[Lord Jim by Joseph Conrad]@TWC D-Link book
Lord Jim

CHAPTER 8
23/31

He saw it all, he could talk about it with scorn and bitterness; he had a minute knowledge of it by means of some sixth sense, I conclude, because he swore to me he had remained apart without a glance at them and at the boat--without one single glance.

And I believe him.

I should think he was too busy watching the threatening slant of the ship, the suspended menace discovered in the midst of the most perfect security--fascinated by the sword hanging by a hair over his imaginative head.
'Nothing in the world moved before his eyes, and he could depict to himself without hindrance the sudden swing upwards of the dark sky-line, the sudden tilt up of the vast plain of the sea, the swift still rise, the brutal fling, the grasp of the abyss, the struggle without hope, the starlight closing over his head for ever like the vault of a tomb--the revolt of his young life--the black end.

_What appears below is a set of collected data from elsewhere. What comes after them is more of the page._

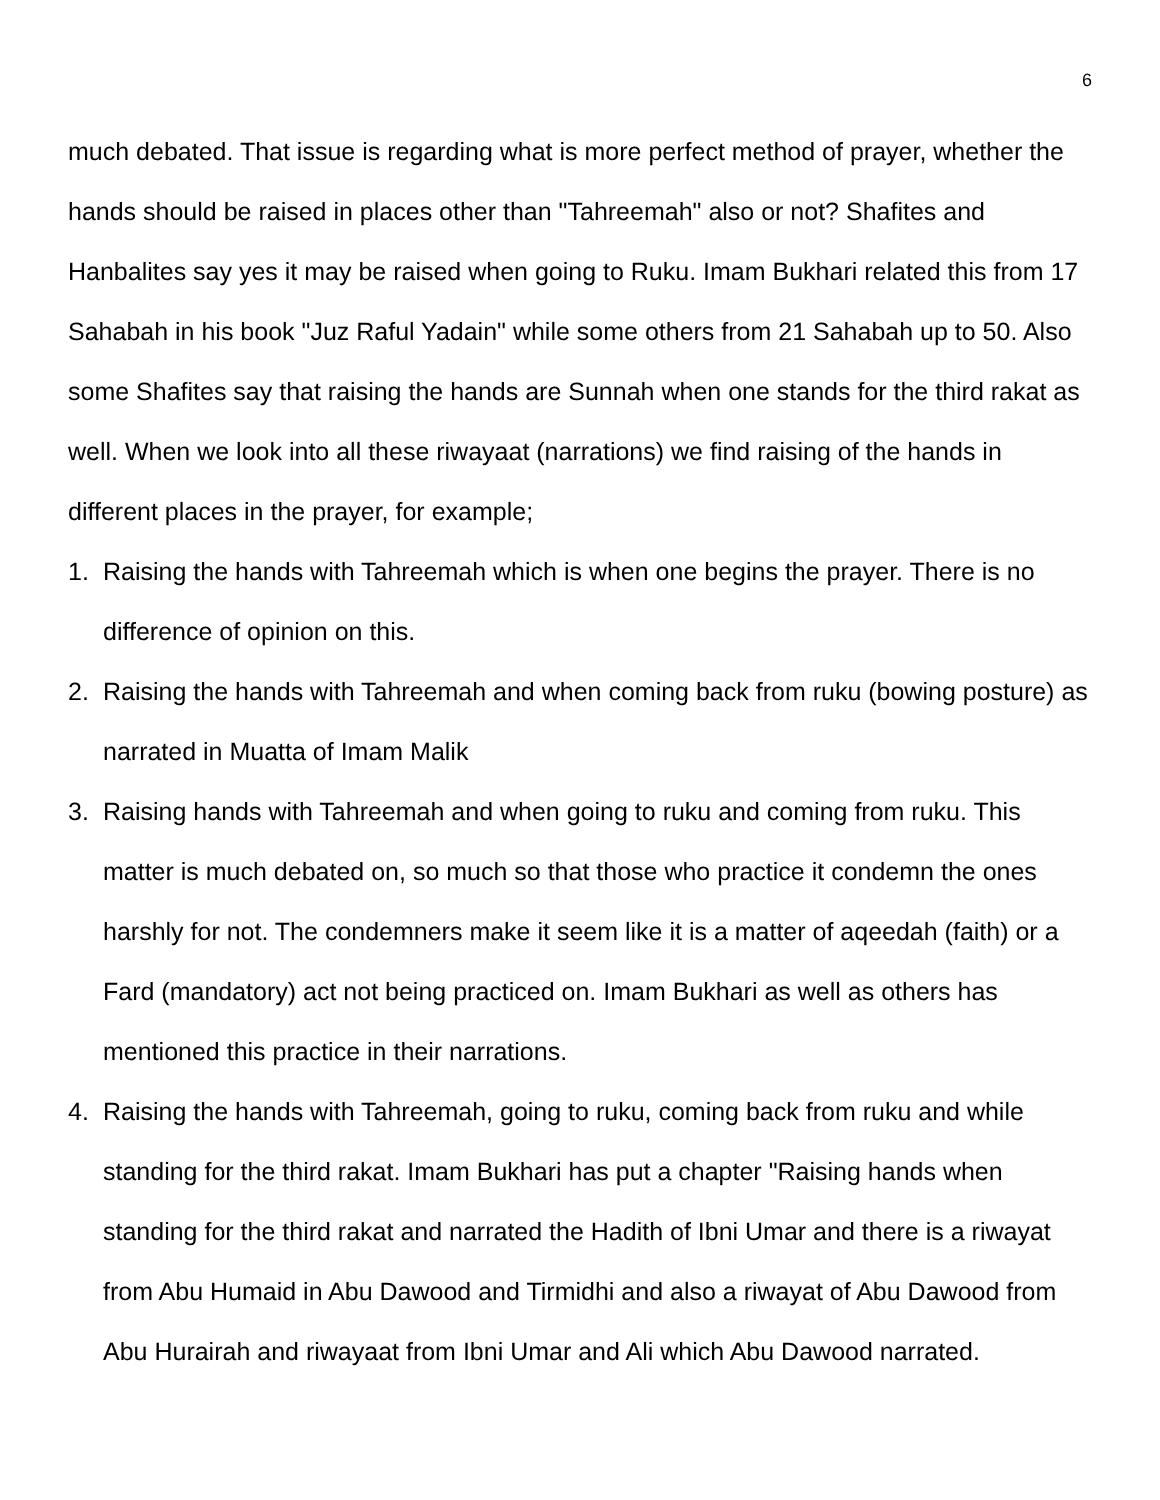6
much debated. That issue is regarding what is more perfect method of prayer, whether the hands should be raised in places other than "Tahreemah" also or not? Shafites and Hanbalites say yes it may be raised when going to Ruku. Imam Bukhari related this from 17 Sahabah in his book "Juz Raful Yadain" while some others from 21 Sahabah up to 50. Also some Shafites say that raising the hands are Sunnah when one stands for the third rakat as well. When we look into all these riwayaat (narrations) we find raising of the hands in different places in the prayer, for example;
1. Raising the hands with Tahreemah which is when one begins the prayer. There is no difference of opinion on this.
2. Raising the hands with Tahreemah and when coming back from ruku (bowing posture) as narrated in Muatta of Imam Malik
3. Raising hands with Tahreemah and when going to ruku and coming from ruku. This matter is much debated on, so much so that those who practice it condemn the ones harshly for not. The condemners make it seem like it is a matter of aqeedah (faith) or a Fard (mandatory) act not being practiced on. Imam Bukhari as well as others has mentioned this practice in their narrations.
4. Raising the hands with Tahreemah, going to ruku, coming back from ruku and while standing for the third rakat. Imam Bukhari has put a chapter "Raising hands when standing for the third rakat and narrated the Hadith of Ibni Umar and there is a riwayat from Abu Humaid in Abu Dawood and Tirmidhi and also a riwayat of Abu Dawood from Abu Hurairah and riwayaat from Ibni Umar and Ali which Abu Dawood narrated.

He could! By Jove! who couldn't?
And you must remember he was a finished artist in that peculiar way, he was a gifted poor devil with the faculty of swift and forestalling vision.

The sights it showed him had turned him into cold stone from the soles of his feet to the nape of his neck; but there was a hot dance of thoughts in his head, a dance of lame, blind, mute thoughts--a whirl of awful cripples.